### TEXT PASSAGE

----------

Matías Campos López

Personal information
- Full name: Matías Rodrigo Campos López
- Date of birth: 18 August 1991 (age 34)
- Place of birth: Santiago, Chile
- Height: 1.77 m (5 ft 10 in)
- Position: Forward

Team information
- Current team: Unión La Calera

Senior career*
- Years: Team / Apps / (Gls)
- 2009–2017: Audax Italiano / 4 / (1)
- 2010–2011: → Iberia (loan) / – / (–)
- 2012: Audax Italiano B / 23 / (15)
- 2013–2014: → San Luis (loan) / 50 / (18)
- 2014–2015: → Unión San Felipe (loan) / 38 / (21)
- 2015–2016: → Deportes Temuco (loan) / 11 / (0)
- 2016–2017: → Rangers (loan) / 13 / (2)
- 2017: → Unión San Felipe (loan) / 14 / (2)
- 2017: San Marcos / 15 / (10)
- 2018: Palestino / 27 / (14)
- 2019–2021: Universidad de Chile / 8 / (1)
- 2020–2021: → Palestino (loan) / 17 / (2)
- 2021: → Everton (loan) / 9 / (1)
- 2022–2025: Everton / 91 / (18)
- 2026–: Unión La Calera / 0 / (0)

= Matías Campos López =

Chilean footballer (born 1991)

Matías Rodrigo Campos López (born August 18, 1991), usually known as Matías Campos López, is a Chilean footballer who plays for Primera División de Chile side Unión La Calera.

----------

### WHAT TO DO
Decide whether each statement agrees with the player profile above: (a) He was born in Santiago, Chile; (b) He plays as a midfielder; (c) He made 91 appearances for Everton from 2022 to 2025. For each, answer yes or no and quote the deciding words of the profile.

----------

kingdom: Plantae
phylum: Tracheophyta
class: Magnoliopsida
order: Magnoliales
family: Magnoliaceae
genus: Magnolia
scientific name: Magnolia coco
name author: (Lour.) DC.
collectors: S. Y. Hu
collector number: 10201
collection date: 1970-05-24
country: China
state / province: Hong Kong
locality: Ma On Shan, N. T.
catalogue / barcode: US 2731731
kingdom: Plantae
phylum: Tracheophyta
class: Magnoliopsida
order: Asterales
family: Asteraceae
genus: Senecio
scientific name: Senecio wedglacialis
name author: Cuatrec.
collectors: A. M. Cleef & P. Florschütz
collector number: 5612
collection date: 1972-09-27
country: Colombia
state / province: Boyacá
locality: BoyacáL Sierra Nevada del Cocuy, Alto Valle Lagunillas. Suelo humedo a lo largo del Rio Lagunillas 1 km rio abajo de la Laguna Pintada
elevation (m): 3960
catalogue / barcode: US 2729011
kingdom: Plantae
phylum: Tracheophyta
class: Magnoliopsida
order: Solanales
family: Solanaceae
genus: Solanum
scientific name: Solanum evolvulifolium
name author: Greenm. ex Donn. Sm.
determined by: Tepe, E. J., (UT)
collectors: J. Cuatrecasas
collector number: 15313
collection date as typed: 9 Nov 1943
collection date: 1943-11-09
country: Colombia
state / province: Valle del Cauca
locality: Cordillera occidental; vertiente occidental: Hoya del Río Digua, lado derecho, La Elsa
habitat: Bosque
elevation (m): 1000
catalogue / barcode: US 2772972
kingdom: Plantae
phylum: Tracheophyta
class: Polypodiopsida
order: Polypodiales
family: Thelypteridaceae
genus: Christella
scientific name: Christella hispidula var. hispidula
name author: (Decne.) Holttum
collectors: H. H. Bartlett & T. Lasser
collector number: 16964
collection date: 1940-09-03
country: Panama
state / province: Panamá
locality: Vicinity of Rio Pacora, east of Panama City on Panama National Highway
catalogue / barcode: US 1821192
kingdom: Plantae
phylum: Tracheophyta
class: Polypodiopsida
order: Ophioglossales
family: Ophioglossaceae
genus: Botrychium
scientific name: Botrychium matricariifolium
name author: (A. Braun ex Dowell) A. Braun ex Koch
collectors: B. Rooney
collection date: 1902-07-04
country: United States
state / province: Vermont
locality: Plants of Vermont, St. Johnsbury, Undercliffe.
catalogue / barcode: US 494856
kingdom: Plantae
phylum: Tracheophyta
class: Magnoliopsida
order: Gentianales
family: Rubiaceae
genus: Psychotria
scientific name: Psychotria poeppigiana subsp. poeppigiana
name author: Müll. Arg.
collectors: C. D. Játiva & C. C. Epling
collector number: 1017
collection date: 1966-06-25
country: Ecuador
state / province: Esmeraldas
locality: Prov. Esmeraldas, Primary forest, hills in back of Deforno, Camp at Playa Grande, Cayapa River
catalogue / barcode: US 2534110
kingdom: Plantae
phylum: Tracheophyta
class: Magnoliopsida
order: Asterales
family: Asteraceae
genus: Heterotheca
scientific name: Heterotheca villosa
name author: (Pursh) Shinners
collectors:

----------

### SOLVED PROBLEM
(a) Yes: "Place of birth: Santiago, Chile"
(b) No: "Position: Forward"
(c) Yes: "2022–2025: Everton / 91 / (18)"